No que diz respeito à vida pessoal, a série também busca desnudar o Silvio real por trás do sorriso. Expõe a forma como “escondeu” sua primeira esposa, Cidinha — mãe da primeira filha, Cintia, e com quem adotou o segundo rebento, Silvia —, para manter sua aura de galanteador junto ao público feminino. Vivida por Leona Cavalli, a segunda e atual esposa de Silvio, Íris Abravanel, e as outras quatro filhas surgem como as “preferidas” do empresário. Criador da série ao lado de Marcus Baldini e Ricardo Grynszpan, o jornalista André Barcinski explica que Silvio não teve nenhuma participação no projeto, baseado em falas e raras entrevistas do próprio para captar sua intimidade, além de conversas com pessoas que trabalharam com ele. “Silvio já declarou ter se arrependido de ter traído a Cidinha. Então, não são coisas que a gente tirou da cartola”, diz o produtor.

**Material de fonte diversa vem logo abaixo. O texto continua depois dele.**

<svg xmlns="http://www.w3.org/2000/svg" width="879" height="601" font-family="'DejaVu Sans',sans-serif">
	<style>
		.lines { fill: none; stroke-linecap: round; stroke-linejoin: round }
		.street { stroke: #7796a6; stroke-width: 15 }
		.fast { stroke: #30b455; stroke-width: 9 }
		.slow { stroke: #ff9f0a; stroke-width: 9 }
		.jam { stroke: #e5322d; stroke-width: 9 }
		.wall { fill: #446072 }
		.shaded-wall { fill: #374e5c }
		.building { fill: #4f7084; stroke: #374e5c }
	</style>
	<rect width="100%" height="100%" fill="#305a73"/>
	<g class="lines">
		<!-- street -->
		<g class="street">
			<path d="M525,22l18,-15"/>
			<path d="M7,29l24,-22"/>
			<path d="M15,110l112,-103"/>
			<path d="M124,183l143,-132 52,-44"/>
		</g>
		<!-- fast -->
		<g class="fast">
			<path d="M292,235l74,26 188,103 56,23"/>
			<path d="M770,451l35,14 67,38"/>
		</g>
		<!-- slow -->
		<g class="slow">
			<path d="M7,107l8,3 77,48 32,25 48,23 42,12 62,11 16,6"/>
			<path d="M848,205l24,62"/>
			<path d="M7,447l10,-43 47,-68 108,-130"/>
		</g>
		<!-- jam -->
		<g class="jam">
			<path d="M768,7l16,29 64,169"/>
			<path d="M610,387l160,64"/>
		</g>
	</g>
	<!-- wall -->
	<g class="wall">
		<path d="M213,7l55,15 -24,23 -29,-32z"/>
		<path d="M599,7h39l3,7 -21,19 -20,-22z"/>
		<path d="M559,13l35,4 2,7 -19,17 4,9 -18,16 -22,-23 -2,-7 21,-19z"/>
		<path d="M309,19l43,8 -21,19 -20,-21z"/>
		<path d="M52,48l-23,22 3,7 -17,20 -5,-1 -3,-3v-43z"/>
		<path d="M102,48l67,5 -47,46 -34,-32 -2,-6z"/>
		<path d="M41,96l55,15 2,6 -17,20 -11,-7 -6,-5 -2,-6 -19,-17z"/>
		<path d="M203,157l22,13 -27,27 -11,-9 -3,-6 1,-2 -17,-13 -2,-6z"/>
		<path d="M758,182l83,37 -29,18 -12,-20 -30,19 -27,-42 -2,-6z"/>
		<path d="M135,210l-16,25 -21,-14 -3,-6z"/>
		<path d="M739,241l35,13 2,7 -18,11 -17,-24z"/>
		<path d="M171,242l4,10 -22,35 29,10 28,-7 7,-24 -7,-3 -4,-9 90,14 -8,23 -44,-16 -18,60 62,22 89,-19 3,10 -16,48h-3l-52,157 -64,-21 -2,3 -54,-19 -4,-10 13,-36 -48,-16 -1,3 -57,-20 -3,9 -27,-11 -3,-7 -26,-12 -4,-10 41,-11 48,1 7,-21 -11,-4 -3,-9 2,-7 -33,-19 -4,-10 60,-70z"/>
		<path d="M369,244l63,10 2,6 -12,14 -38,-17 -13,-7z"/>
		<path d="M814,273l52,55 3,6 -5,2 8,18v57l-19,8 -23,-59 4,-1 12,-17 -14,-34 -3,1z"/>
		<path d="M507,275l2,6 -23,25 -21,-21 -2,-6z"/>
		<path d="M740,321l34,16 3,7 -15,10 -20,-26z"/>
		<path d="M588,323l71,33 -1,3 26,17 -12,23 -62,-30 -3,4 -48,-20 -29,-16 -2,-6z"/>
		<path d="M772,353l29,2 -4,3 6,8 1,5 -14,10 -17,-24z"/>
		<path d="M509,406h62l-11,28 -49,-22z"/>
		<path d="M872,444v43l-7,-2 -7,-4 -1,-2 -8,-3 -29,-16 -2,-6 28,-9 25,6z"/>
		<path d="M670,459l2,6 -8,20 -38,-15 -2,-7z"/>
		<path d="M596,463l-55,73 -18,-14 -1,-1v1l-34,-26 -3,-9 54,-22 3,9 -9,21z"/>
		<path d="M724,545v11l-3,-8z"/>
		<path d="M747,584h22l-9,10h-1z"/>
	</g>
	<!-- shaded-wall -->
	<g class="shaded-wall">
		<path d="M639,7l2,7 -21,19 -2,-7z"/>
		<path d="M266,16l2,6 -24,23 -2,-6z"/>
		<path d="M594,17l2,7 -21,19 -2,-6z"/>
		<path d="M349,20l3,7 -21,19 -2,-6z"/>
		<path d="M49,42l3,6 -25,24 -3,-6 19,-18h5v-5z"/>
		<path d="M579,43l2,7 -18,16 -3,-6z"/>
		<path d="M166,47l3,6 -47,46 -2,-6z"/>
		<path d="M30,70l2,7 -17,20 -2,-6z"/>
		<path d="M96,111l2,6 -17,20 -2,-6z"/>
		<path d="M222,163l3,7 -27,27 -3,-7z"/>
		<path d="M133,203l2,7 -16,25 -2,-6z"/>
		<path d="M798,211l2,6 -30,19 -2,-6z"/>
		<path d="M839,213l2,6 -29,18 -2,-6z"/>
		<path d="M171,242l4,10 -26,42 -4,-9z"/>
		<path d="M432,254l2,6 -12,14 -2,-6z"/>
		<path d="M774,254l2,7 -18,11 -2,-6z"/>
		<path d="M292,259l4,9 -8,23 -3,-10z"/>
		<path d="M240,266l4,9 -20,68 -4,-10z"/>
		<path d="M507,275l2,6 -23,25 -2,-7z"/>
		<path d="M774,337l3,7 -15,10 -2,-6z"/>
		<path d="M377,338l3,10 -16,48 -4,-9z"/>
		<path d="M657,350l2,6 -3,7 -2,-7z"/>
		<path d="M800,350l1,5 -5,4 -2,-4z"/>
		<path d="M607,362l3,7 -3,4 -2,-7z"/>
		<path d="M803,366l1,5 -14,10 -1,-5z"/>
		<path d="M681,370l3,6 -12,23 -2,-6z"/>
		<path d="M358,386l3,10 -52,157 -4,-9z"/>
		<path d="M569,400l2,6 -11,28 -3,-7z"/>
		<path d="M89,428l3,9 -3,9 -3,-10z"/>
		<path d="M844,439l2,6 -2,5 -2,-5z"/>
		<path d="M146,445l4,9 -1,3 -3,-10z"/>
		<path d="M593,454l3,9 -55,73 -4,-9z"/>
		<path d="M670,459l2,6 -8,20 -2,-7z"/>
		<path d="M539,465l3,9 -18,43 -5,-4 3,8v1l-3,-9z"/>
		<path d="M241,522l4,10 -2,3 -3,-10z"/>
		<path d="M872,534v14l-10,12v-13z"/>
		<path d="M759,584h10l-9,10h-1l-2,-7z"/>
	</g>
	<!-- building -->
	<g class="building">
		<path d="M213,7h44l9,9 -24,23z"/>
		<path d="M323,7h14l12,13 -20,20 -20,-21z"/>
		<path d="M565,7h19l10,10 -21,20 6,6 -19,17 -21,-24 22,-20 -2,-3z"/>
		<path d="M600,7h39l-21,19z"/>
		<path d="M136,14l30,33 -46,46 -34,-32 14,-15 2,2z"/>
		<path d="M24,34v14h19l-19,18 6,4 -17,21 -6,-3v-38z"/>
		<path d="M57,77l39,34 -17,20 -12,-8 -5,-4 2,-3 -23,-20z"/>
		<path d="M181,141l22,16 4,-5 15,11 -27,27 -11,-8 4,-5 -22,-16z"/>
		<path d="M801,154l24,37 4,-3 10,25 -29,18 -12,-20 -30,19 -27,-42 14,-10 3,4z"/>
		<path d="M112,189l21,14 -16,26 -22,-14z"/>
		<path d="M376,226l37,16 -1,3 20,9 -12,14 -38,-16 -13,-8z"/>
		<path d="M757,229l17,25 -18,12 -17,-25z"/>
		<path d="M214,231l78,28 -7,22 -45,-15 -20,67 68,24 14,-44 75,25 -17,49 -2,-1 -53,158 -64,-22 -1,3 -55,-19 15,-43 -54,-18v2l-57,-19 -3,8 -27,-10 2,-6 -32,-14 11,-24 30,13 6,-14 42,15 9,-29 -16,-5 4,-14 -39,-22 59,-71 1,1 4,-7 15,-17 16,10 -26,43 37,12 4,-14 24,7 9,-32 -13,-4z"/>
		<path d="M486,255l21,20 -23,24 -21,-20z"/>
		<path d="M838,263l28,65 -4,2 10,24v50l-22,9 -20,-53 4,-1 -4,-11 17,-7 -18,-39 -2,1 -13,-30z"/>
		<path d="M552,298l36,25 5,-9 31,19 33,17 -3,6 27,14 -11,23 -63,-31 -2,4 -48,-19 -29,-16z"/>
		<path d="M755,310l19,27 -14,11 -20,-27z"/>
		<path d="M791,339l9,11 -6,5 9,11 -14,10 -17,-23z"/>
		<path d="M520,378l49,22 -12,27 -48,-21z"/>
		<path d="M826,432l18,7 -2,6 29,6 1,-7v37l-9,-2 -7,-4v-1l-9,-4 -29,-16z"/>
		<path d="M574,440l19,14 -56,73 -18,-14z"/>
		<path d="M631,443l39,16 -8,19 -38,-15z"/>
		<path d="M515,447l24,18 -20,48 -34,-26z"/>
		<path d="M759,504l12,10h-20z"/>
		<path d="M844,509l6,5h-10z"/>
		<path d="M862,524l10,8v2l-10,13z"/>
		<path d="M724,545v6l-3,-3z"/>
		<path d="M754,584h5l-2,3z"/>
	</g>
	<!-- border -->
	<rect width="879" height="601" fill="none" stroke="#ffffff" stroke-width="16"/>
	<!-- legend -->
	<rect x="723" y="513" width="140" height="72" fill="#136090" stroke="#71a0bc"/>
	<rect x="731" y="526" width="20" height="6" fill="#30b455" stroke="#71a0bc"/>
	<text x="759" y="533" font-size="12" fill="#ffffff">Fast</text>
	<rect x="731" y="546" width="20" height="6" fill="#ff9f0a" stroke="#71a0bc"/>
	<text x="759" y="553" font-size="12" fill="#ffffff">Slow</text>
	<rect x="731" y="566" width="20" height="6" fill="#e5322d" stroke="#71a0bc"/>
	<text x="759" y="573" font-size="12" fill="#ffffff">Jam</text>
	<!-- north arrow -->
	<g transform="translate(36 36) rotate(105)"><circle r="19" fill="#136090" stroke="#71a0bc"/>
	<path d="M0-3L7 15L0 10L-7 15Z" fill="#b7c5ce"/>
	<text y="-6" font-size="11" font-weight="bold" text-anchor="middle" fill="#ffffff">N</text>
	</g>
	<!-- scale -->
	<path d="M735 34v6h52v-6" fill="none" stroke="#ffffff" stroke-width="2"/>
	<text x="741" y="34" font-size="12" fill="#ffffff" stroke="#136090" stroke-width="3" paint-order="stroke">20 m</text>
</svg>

Topa tudo por dinheiro: as Muitas Faces do Empresário Silvio Santos
A iconoclastia por vezes derrapa, contudo, em lances duvidosos. A certa altura, Silvio tenta evitar a contratação de uma diretora por sua cor de pele. O apresentador foi acusado de racismo recentemente por menosprezar uma cantora negra num de seus concursos, e o caso da executiva da série é um amálgama de episódios assim — nunca, porém, existiu a situação concreta mostrada em cena. “Ele fala algumas barbaridades machistas, mas acho que não temos nem como julgar mais”, avalia José Rubens Chachá, que interpreta o personagem na maturidade e o divide na tela com Guilherme Reis (adolescência) e Mariano Mattos Martins (adulto). Silvio Santos está nu — mas continua incorrigível.